São Paulo - O ex-líder da Ku Klux Klan, Edgar Ray Killen, 80 anos, condenado na última terça-feira pelo assassinato três jovens, em 1964, que militavam pela igualdade racial no Estado americano do Mississippi (sul dos Estados Unidos), recebeu uma sentença de 60 anos de prisão, anunciada pelo tribunal local ontem.
O júri composto por nove brancos e três negros só chegou ao veredicto de ''homicídio sem premeditação'', depois que a acusação retirou as acusações de assassinato.
Killen, que está em uma cadeira de rodas, e teve o acompanhamento de sua mulher durante o julgamento, não demonstrou nenhuma emoção durante a leitura da sentença. Ele foi brevemente reconfortado por seus familiares antes de ser enviado à prisão. Até ser levado aos tribunais em janeiro passado, Killen vivia tranquilamente a poucos quilômetros de onde aconteceu o crime.
Os três jovens voluntários assassinados integravam uma campanha de registro de negros para incentivar sua participação nas eleições. Michael Schwerner, 24, e Andrew Goodman, 20, eram brancos e vindos de Nova York. James Chaney, 21, era negro e vivia na cidade de Meridan, no Mississippi.
Em 21 de junho de 1964, os três saíram para investigar uma denúncia de que a Klu Klux Klan havia espancado membros de uma igreja e incendiado o local em seguida. No caminho, policiais pararam o veículo em que eles estavam e os prendeu por excesso de velocidade.
Horas depois, os três foram libertados, mas o carro em que estavam foi perseguido por 20 membros da Ku Klux Klan, que, segundo a promotoria, eram liderados por Killen que, na época, era pastor evangélico. Os três ativistas foram executados com tiros à queima roupa e enterrados. Os corpos foram encontrados pelo FBI (polícia federal americana), após 44 dias de buscas.

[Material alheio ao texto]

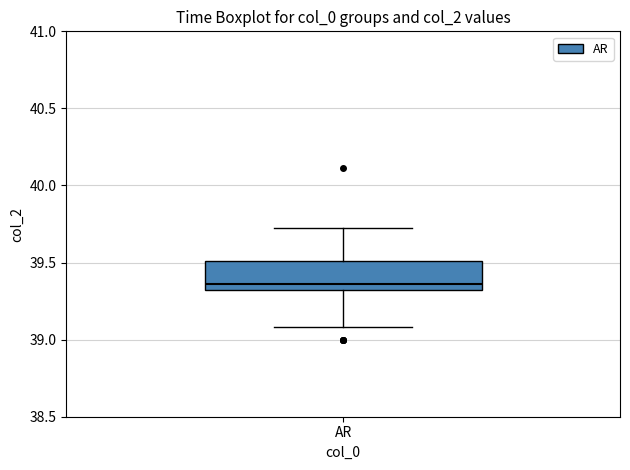

Transcribe this box plot: give where the median line is, the range the box spans, and where the two whiskers end, as read against the y-axis. The values are not printed on the chart, so give them approximately, as read against the axis.

median 39.35, box 39.30 to 39.50, whiskers 39.10 to 39.75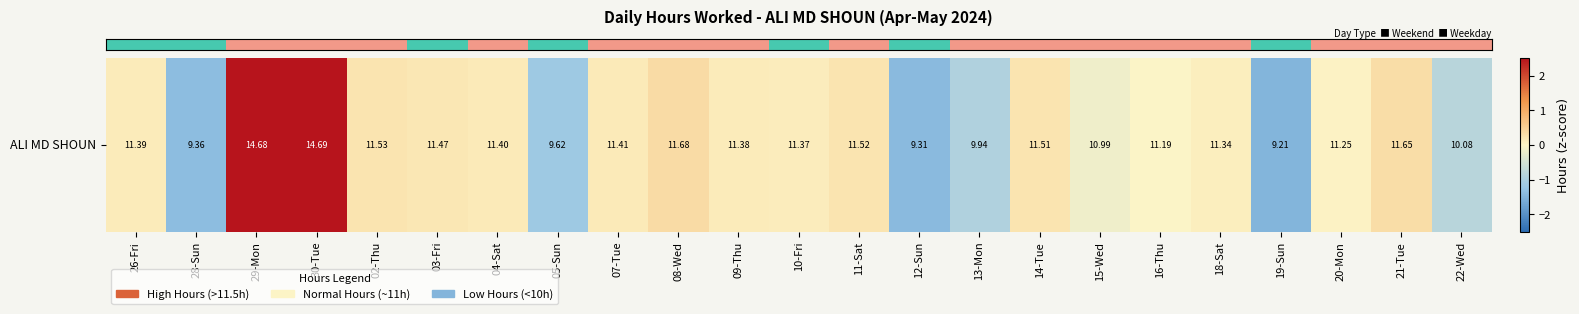

How many data points are less than 0?

8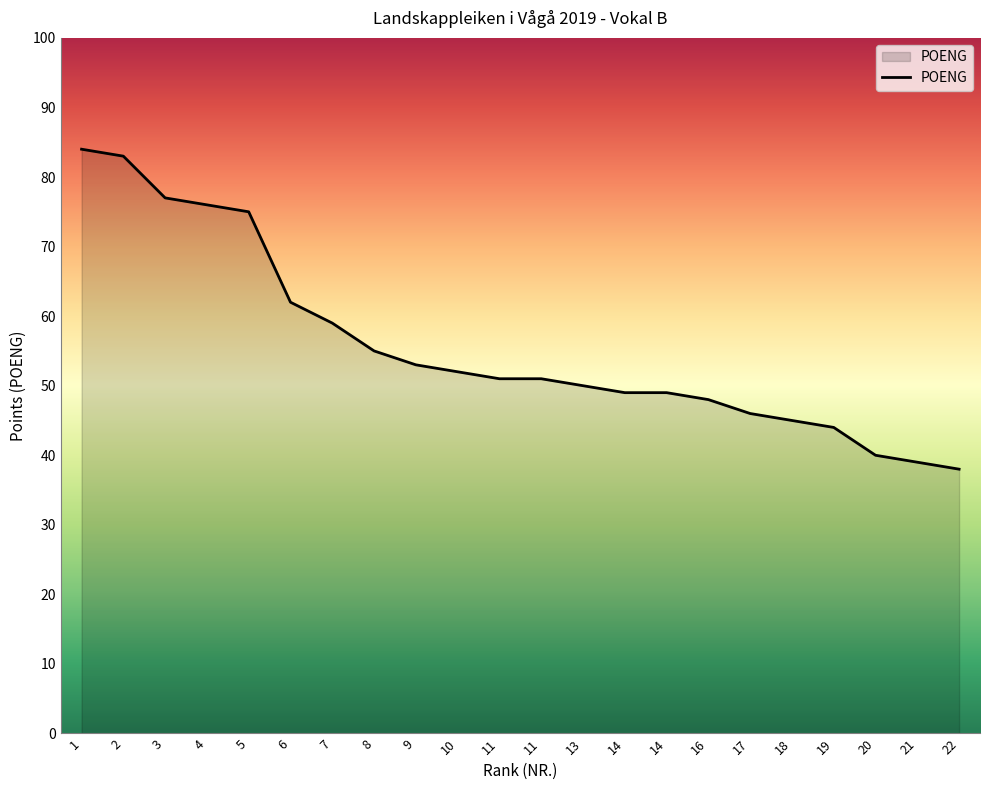

How many series are shown in this chart?

1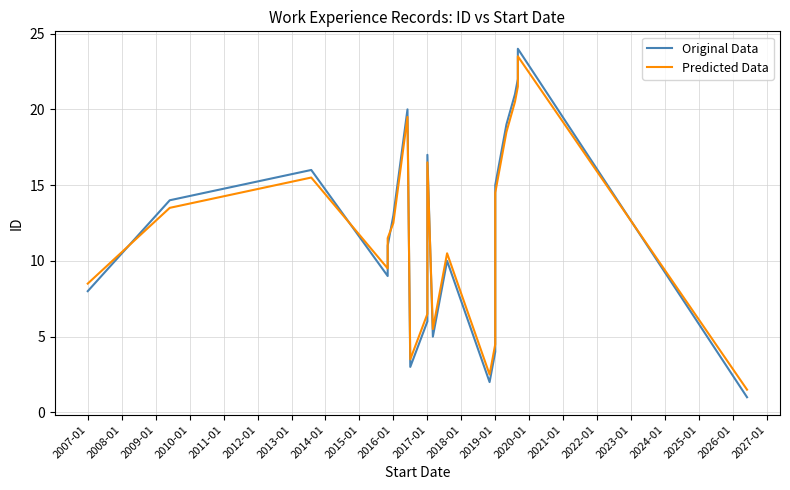

How many interior local valleys does the Original Data series have?

4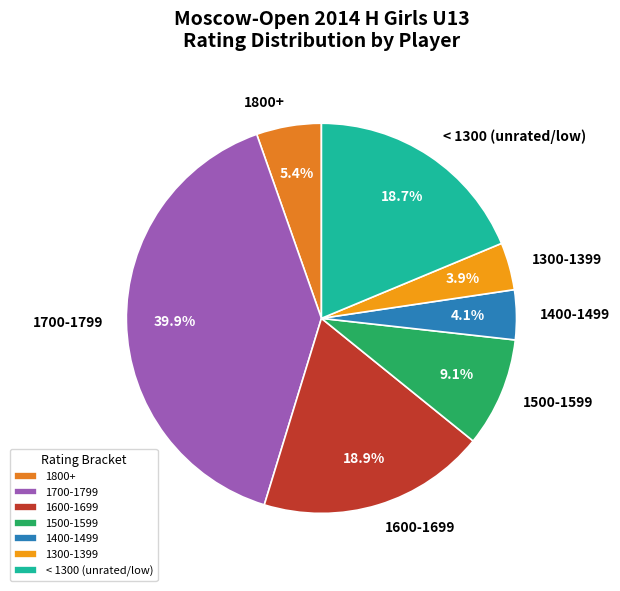

Between < 1300 (unrated/low) and 1500-1599, which is larger?

< 1300 (unrated/low)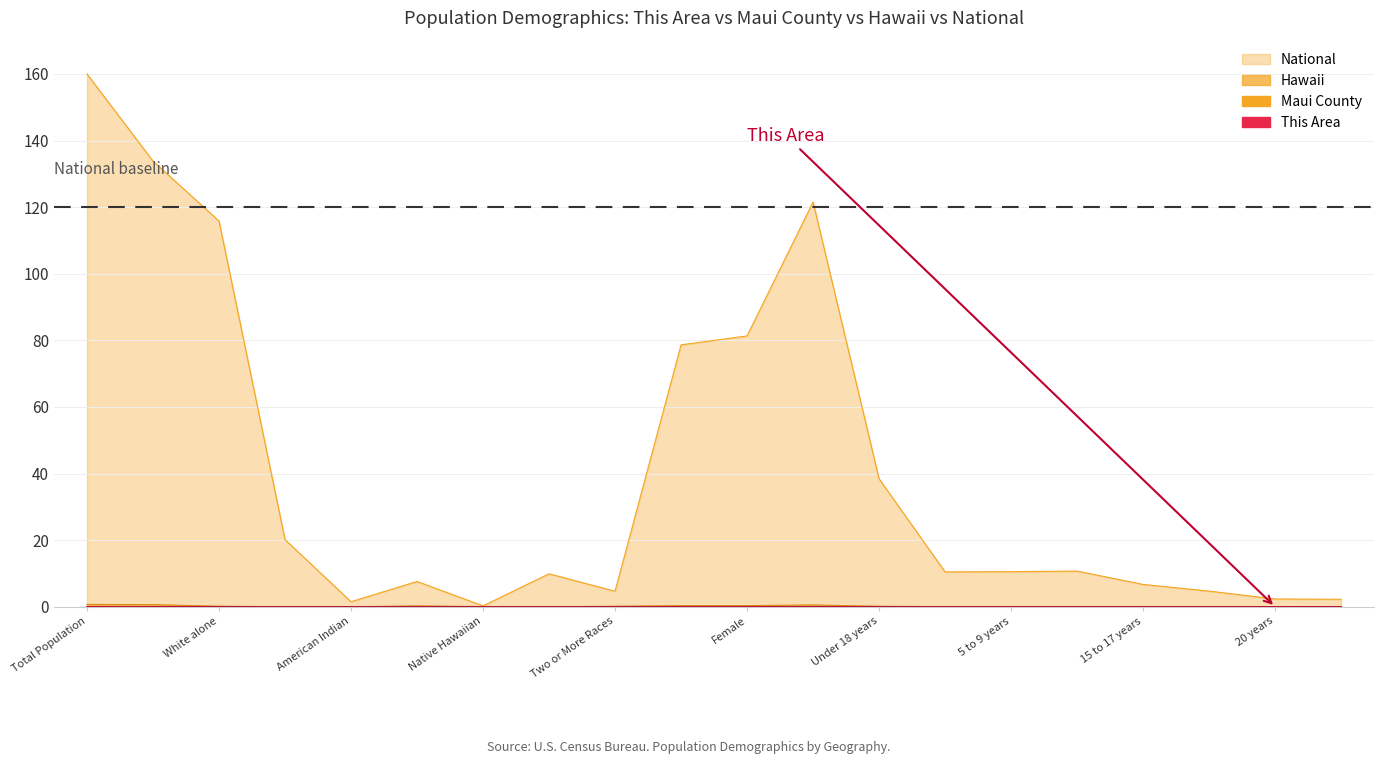

At which label is Hawaii closest to 0?

American Indian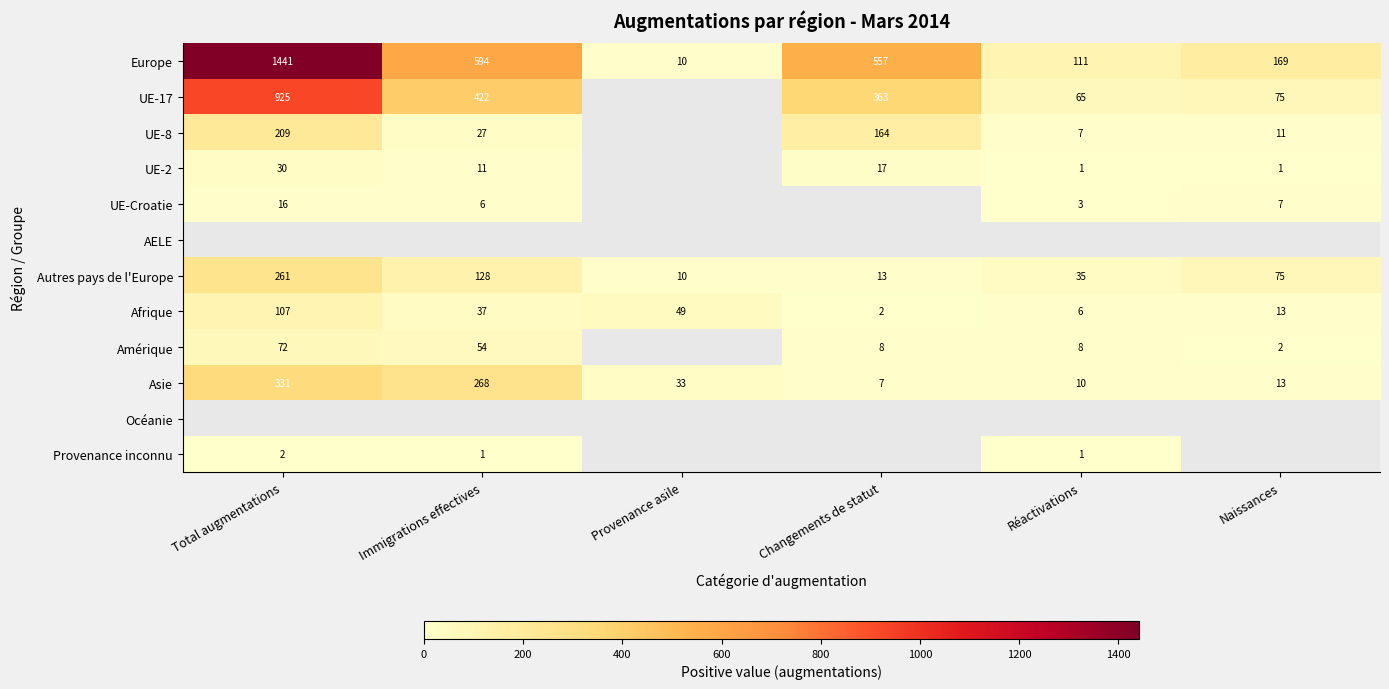

How many distinct data groups are displayed?

12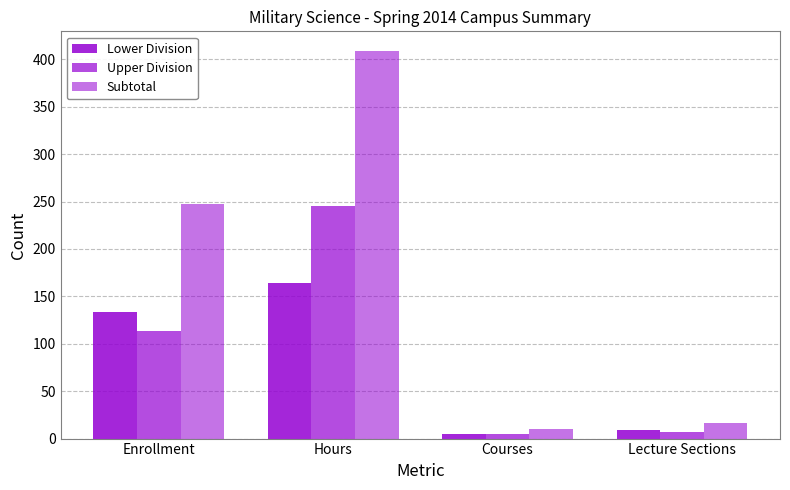

Between Courses and Lecture Sections, which is larger?

Lecture Sections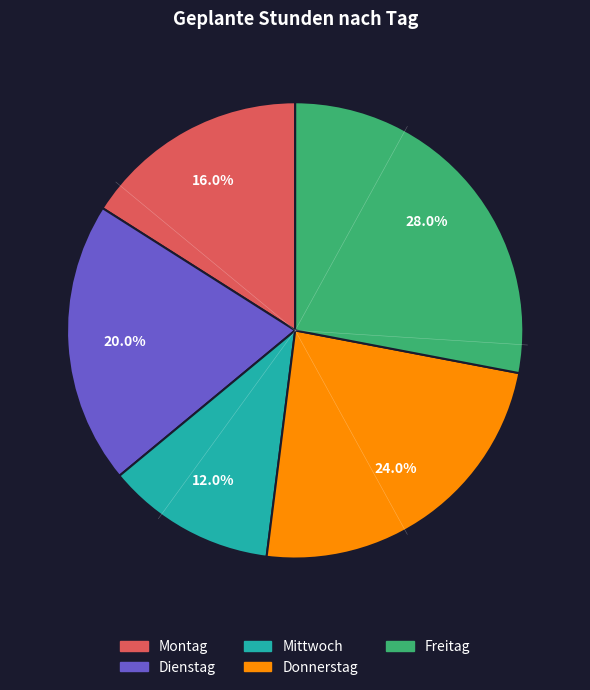

Is Freitag the majority of the pie?

No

Em 1967, Killen foi julgado sob a acusação de violar os direitos civis das vítimas. No entanto, ele foi absolvido pelo júri unanimemente branco, com um dos jurados afirmando que não poderia condenar um pastor. Sete outras pessoas foram condenadas, mas nenhuma delas cumpriu pena maior que seis anos de prisão. O crime cometido por Killen ficou famoso devido ao filme ''Mississippi em Chamas'', do diretor Alan Parker.